» **What you will do**:
**a)** In the article on college sports recruitment below, which university did Leehi Machulsky commit to, and for which sport?
**b)** Translate this sentence from the article on college sports recruitment into Spanish: "Division 1 schools are known to have the best college athletes, especially in popular sports like football and basketball."

» **Excerpt to read**:
....
By Nirupama Shivakumar Dec. 14, 2023

For many athletes, being recruited to play college sports is a dream come true. As a way to pursue their passions both academically and athletically, several students partake in the recruitment process to attend schools that best fit their interests. University athletic programs can be divided into Divisions 1, 2 and 3 based on the school’s level of competitiveness. Division 1 schools are known to have the best college athletes, especially in popular sports like football and basketball.


Celina Liu Photo

Leehi Machulsky ‘24 recently committed to Princeton University for fencing. Machulsky is also on the U.S. National Team and plans to continue her sport in college and beyond. Machulsky aims to participate in the Olympics and may major in economics during her time at Princeton.

“It feels really fulfilling to have signed to Princeton. Although I never fenced just to get into college, I love how my hard work is paying off,” Machulsky said.

Families of prospective collegiate student-athletes start looking into schools as early as the eighth grade according to NCSA. They assess which division level is ideal for their athlete, and consider factors such as the amount of time the student can dedicate to sports and their performance. Families also make sure students are on the right track to become NCAA eligible, which includes earning at least a 2.3 grade-point average in core courses, meeting a sliding-scale standard (for example, an SAT score of 820 requires a 2.5 high school core course GPA) and successfully completing 10 of the 16 total required core courses before the start of their seventh semester in high school.
....
» **Recorded data**:
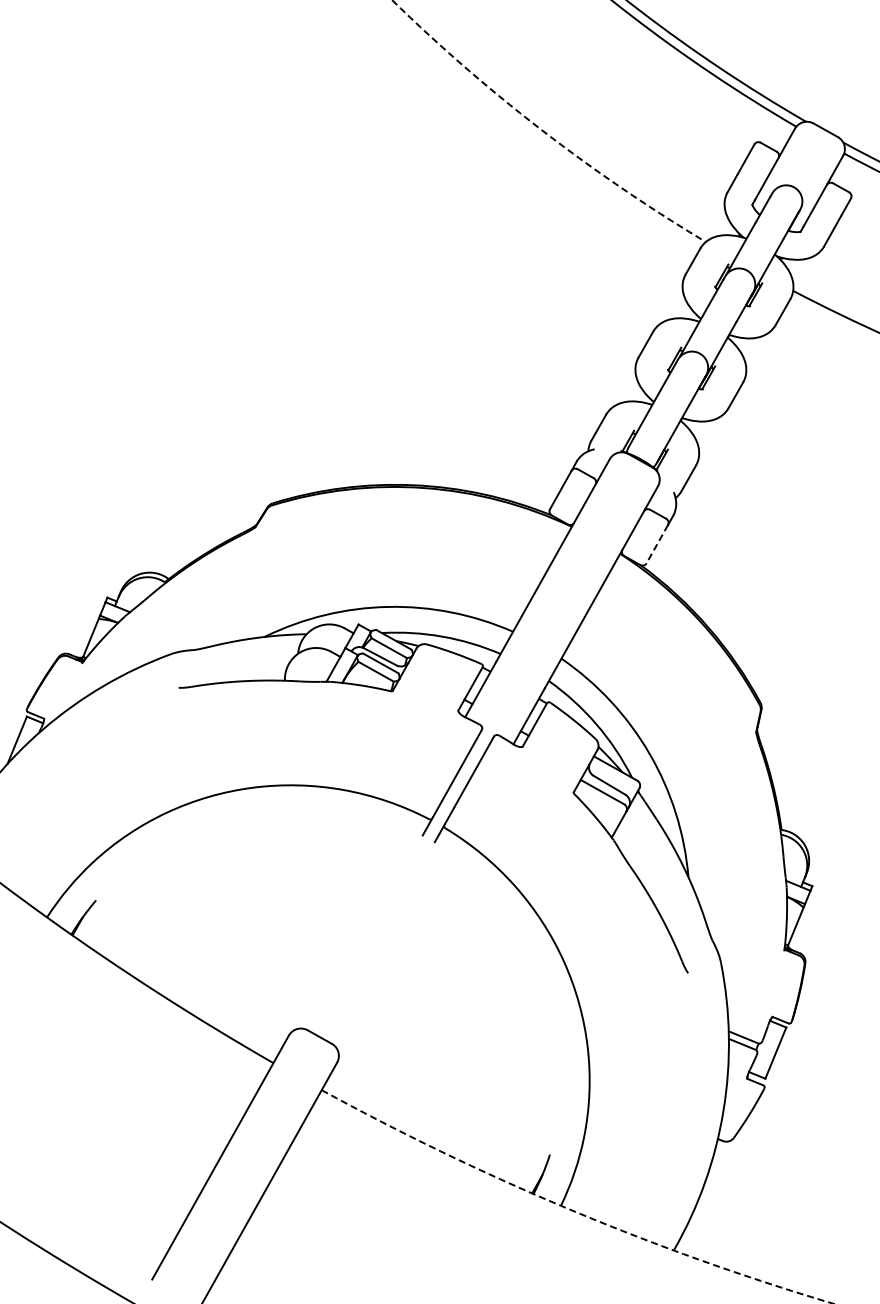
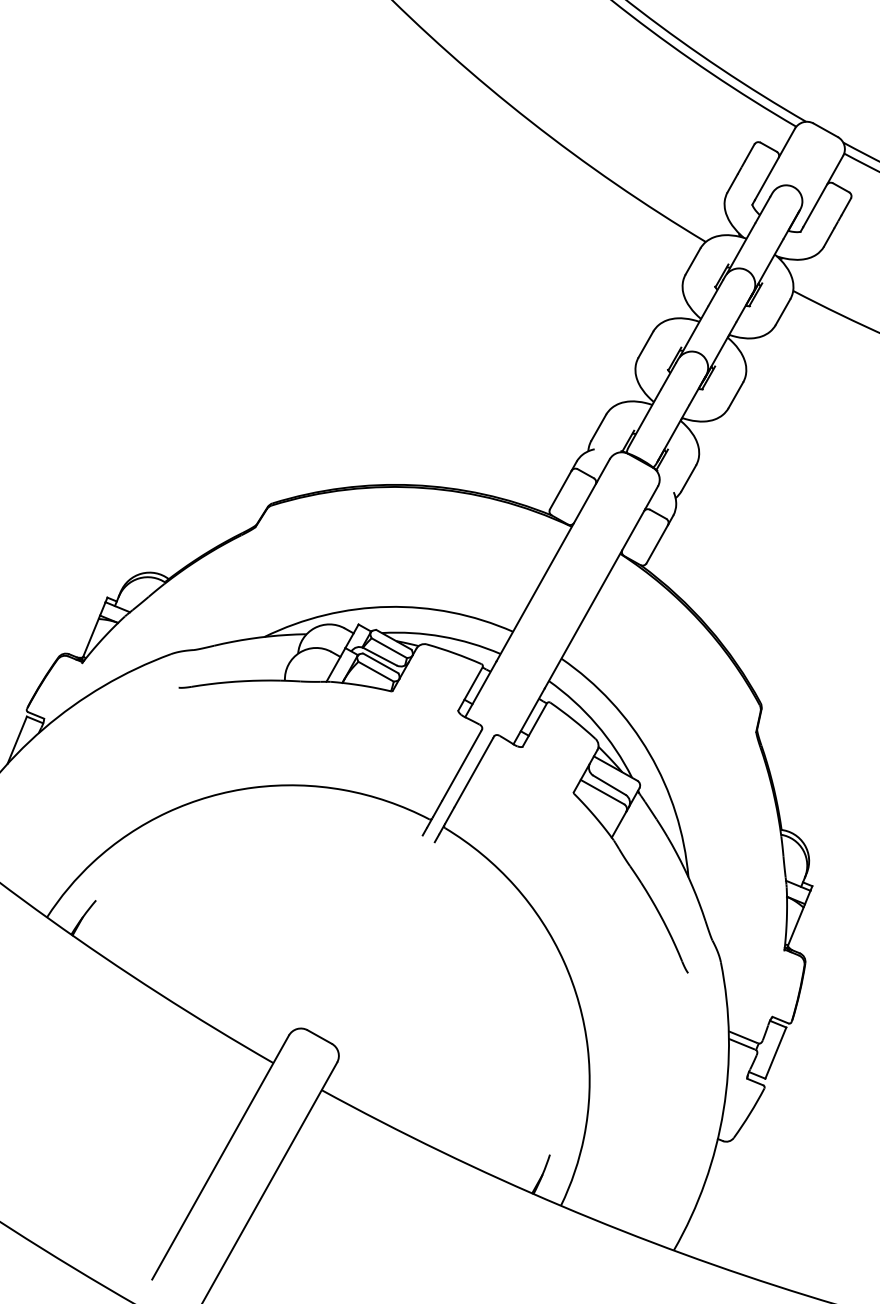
arc at (541, 129): dashed -> solid
line at (657, 544): dashed -> solid
arc at (571, 1210): dashed -> solid
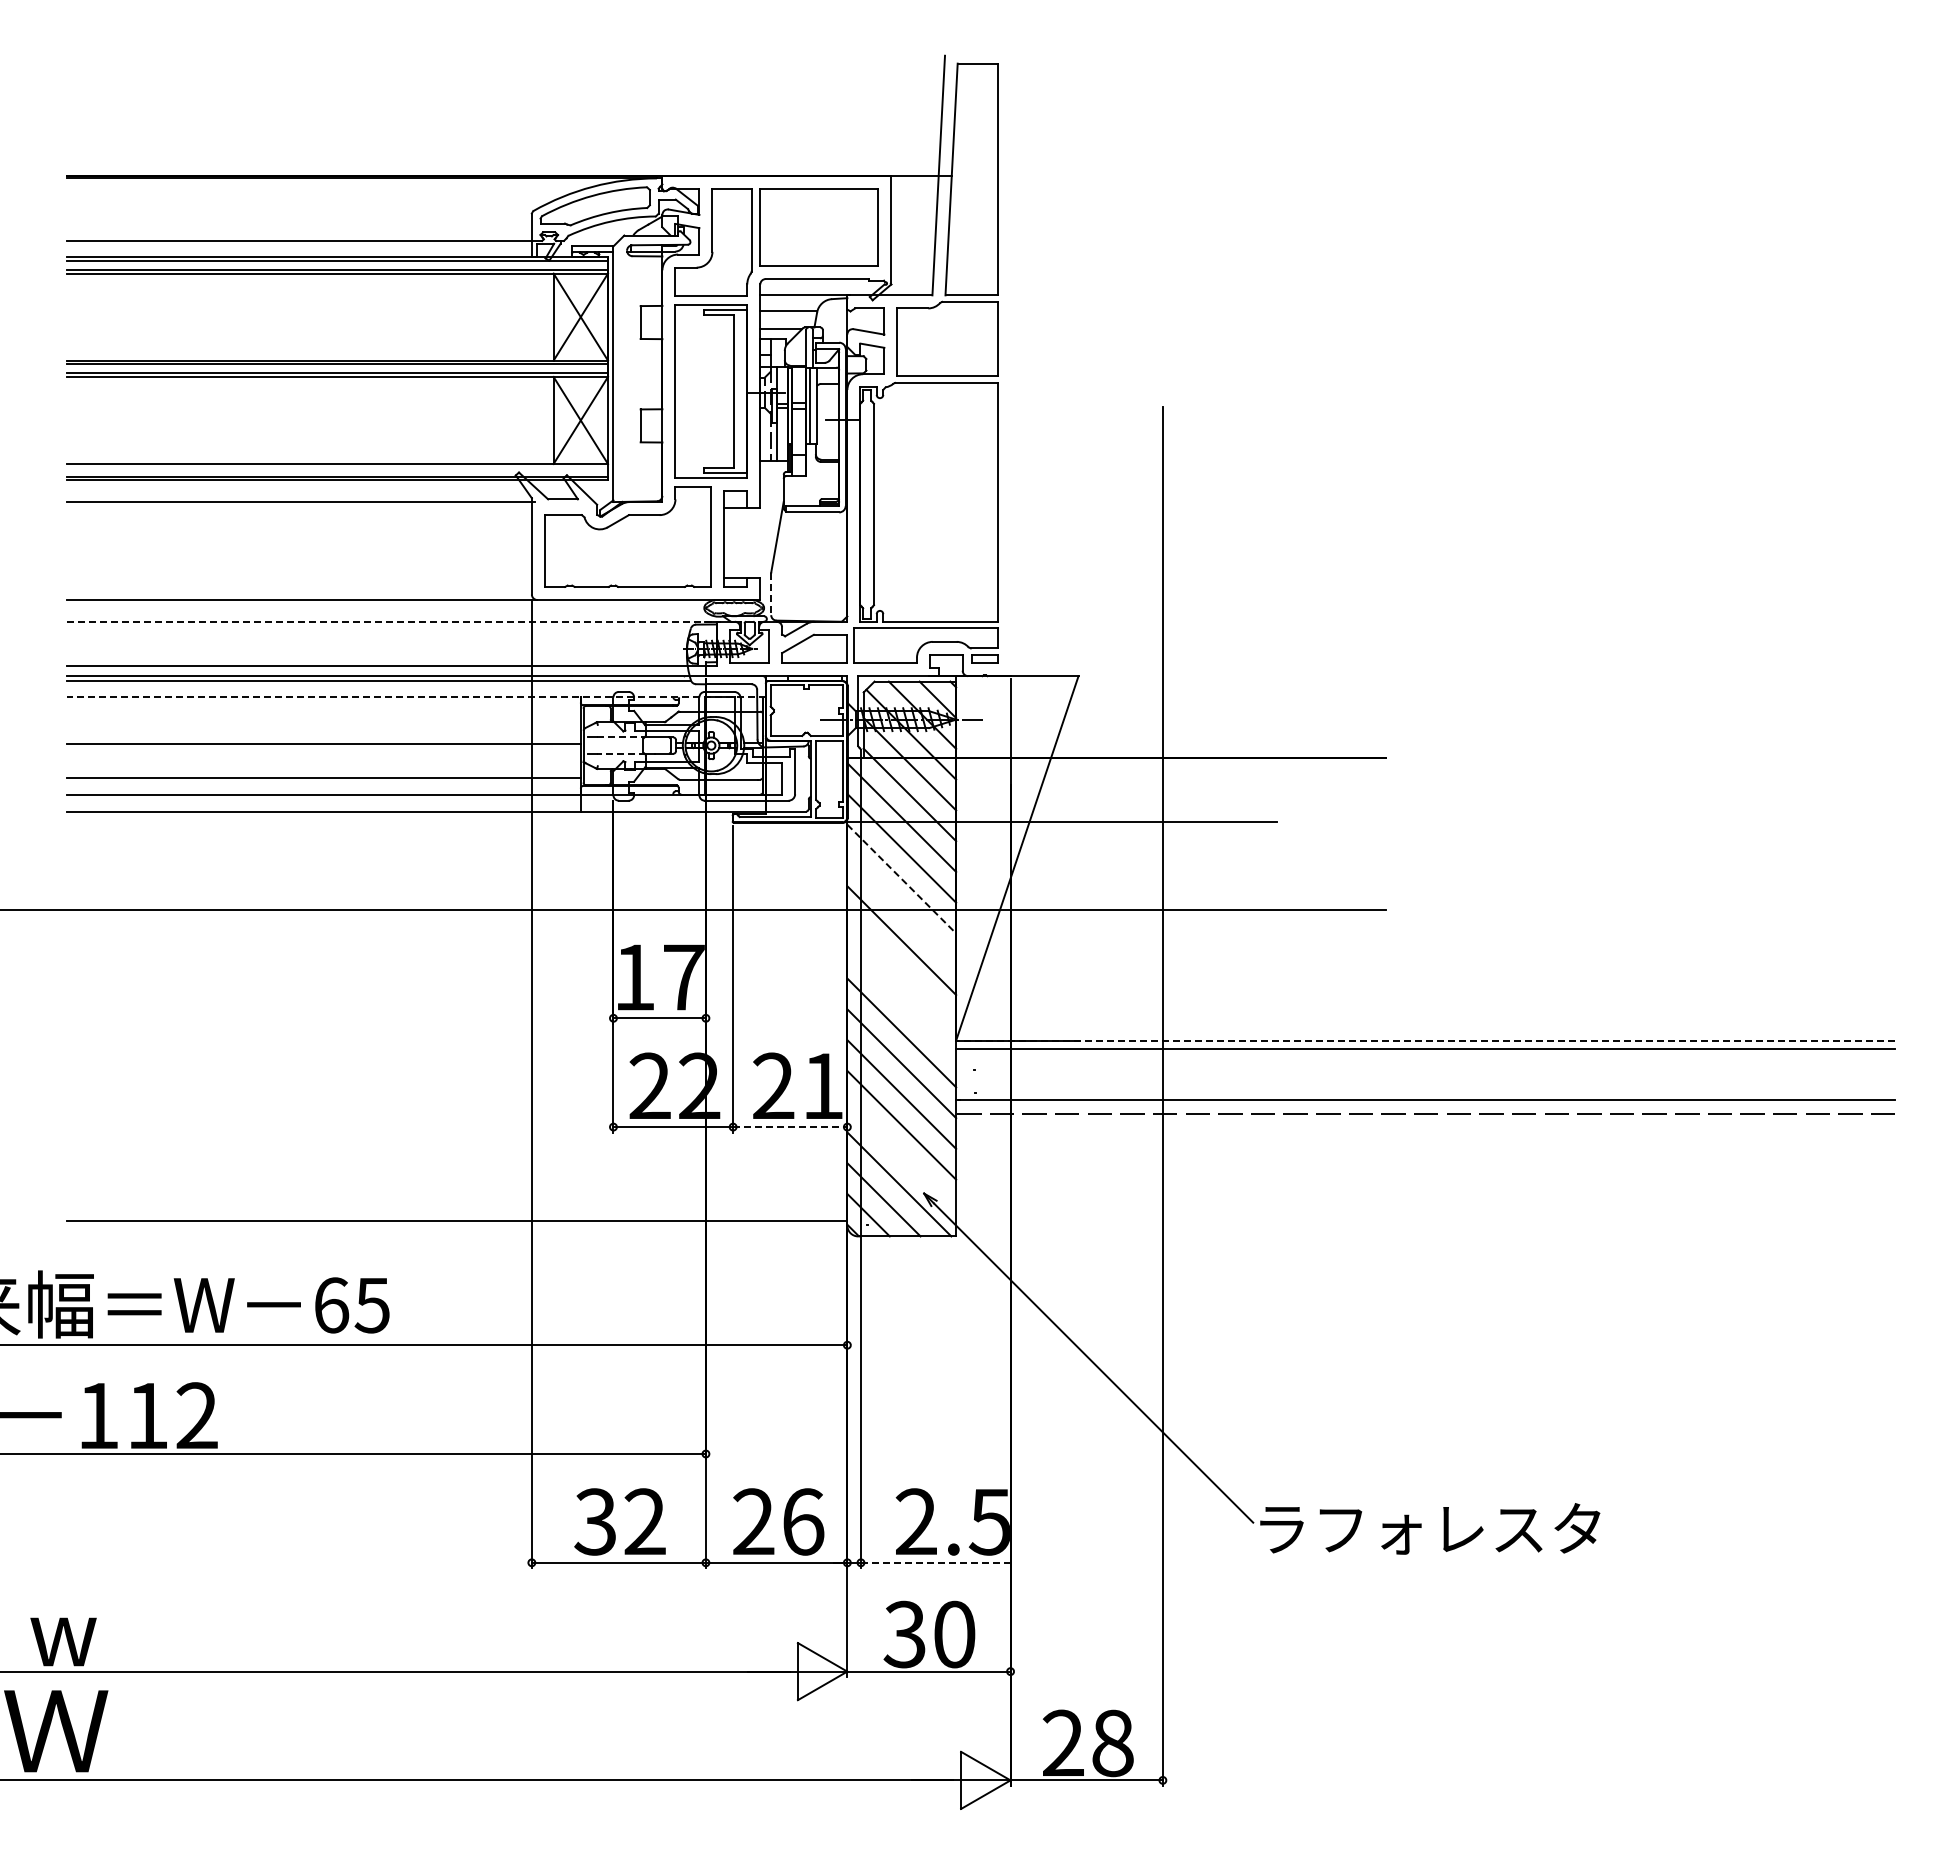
....
» **Solved tasks**:
**a)** Princeton University, for fencing.

**b)** Se sabe que las escuelas de la División 1 tienen a los mejores atletas universitarios, especialmente en deportes populares como el fútbol americano y el baloncesto.